Mme Marie-Hélène Des Esgaulx, rapporteur spécial

PROGRAMME 203
« INFRASTRUCTURES ET SERVICES DE TRANSPORTS »

I. UN PROGRAMME 203 QUI NE PRÉSENTE QU'UNE PARTIE DES DÉPENSES CONSACRÉES AUX TRANSPORTS EN RAISON DU RÔLE JOUÉ PAR L'AFITF DANS LE FINANCEMENT DES GRANDES INFRASTRUCTURES

A. LA NÉCESSITÉ D'UNE VÉRITABLE MISSION « TRANSPORT » S'IMPOSE AVEC TOUJOURS AUTANT D'ÉVIDENCE

Lors de l'examen des deux précédents projets de loi de finances, votre rapporteur spécial avait plaidé pour qu'une mission à part entière soit consacrée au budget des infrastructures et services de transport, qui représente un enjeu financier et socio-économique considérable pour notre pays.

Force est de constater que cette demande n'a toujours pas été entendue.

Il faut pourtant une nouvelle fois rappeler que, tant d'un point de vue administratif que parlementaire, la politique publique des transports est bien distincte de la politique publique en faveur de l'écologie .

En outre, d'un strict point de vue budgétaire, la grande mission « Écologie, développement et mobilité durables » ne comporte aucune cohérence interne car, contrairement aux autres programmes, le programme 203 « Infrastructures et services de transports » est caractérisé par un apport très significatif de fonds de concours (cf. infra ) et par une budgétisation largement pluriannuelle compte tenu du poids des investissements financés.

Sans revenir sur l'ensemble des arguments déjà développés 2 ( * ) , votre rapporteur spécial réitère donc sa préconisation qui vise à assurer une plus grande lisibilité aux budgets concernés mais aussi à favoriser un vote plus éclairé de la représentation nationale .

══════════

▶ **Objectif a**
Dans les entrées, recopiez à l'identique les lignes qui commencent à celle contenant « text PARAIŠKA [177, 262, 1181, 291] » et se terminent à celle contenant « text (specialybė, diplomo », ces deux lignes comprises.

▶ **Support de travail**

══════════

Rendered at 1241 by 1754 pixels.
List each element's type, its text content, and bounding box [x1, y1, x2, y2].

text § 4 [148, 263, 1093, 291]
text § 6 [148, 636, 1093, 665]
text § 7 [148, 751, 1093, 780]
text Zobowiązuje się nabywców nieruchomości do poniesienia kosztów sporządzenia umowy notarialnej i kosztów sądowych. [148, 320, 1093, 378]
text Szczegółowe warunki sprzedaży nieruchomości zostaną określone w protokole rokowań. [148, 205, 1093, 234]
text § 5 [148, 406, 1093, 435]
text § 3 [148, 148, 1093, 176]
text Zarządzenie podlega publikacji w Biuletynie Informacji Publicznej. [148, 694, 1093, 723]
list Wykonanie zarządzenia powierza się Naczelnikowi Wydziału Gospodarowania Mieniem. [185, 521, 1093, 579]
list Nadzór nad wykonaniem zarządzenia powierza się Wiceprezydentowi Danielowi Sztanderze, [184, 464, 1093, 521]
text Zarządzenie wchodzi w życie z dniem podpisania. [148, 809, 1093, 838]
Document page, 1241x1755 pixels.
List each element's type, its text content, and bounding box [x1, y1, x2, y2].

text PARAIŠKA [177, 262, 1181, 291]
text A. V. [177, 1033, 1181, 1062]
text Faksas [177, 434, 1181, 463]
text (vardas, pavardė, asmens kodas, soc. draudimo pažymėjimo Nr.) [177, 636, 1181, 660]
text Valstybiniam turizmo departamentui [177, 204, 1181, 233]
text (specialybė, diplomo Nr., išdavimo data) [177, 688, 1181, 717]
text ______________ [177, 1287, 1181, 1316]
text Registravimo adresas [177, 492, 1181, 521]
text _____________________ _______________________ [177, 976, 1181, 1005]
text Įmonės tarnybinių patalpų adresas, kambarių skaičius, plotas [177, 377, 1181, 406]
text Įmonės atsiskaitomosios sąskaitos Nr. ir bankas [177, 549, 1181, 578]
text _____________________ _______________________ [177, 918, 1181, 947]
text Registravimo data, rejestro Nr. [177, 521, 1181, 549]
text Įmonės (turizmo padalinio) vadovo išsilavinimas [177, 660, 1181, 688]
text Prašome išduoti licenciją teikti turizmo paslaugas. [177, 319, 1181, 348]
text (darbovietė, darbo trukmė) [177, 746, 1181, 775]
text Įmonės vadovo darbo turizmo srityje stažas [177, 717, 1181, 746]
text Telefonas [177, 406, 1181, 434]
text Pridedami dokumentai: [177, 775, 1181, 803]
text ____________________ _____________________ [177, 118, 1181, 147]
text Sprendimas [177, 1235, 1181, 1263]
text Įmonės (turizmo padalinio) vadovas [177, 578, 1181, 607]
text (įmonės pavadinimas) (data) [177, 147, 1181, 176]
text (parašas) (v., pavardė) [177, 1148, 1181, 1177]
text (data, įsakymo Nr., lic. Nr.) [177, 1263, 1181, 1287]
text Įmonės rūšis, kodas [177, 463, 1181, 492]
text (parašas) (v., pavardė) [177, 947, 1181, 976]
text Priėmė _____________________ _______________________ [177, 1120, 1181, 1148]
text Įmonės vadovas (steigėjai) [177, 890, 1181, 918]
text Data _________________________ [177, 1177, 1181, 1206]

══════════

▶ **Objectif b**
Poursuivez le texte sur le programme 203 consacré aux infrastructures et services de transports à partir de sa dernière phrase.

▶ **Résultat final a**
text PARAIŠKA [177, 262, 1181, 291]
text A. V. [177, 1033, 1181, 1062]
text Faksas [177, 434, 1181, 463]
text (vardas, pavardė, asmens kodas, soc. draudimo pažymėjimo Nr.) [177, 636, 1181, 660]
text Valstybiniam turizmo departamentui [177, 204, 1181, 233]
text (specialybė, diplomo Nr., išdavimo data) [177, 688, 1181, 717]

▶ **Résultat final b**
B. L'AFITF, UN OUTIL QUI COMPLEXIFIE LE CIRCUIT DE FINANCEMENT DES INFRASTRUCTURES DE TRANSPORT

L'Agence de financement des infrastructures de transport de France (AFITF) est un établissement public administratif de l'État créé en 2004 3 ( * ) dont la tutelle est assurée par la direction générale des infrastructures, des transports et de la mer (DGITM).

Elle est administrée par un conseil d'administration composé de douze membres comprenant six représentants de l'État, un député, un sénateur, trois élus locaux et une personnalité qualifiée. Elle est actuellement présidée par le député Philippe Duron, que votre rapporteur spécial a entendu dans le cadre de la préparation du présent rapport.

Comme le rappelle le projet annuel de performances pour 2016, « à partir de 2006, notamment à la suite de l'extension de son domaine d'intervention au financement des contrats de projets État-régions, l'AFITF est devenue l'acteur privilégié du financement de l'ensemble des infrastructures de transport (hors domaine aérien). Son champ d'intervention ne se limite donc pas aux grands projets d'infrastructures d'intérêt national, mais inclut les dépenses de modernisation, de gros entretien et de régénération des réseaux, et, pour les transports collectifs de personnes, les projets portés par les communautés d'agglomération ».

Du point de vue de l'analyse budgétaire, l'Agence est un facteur de complexité .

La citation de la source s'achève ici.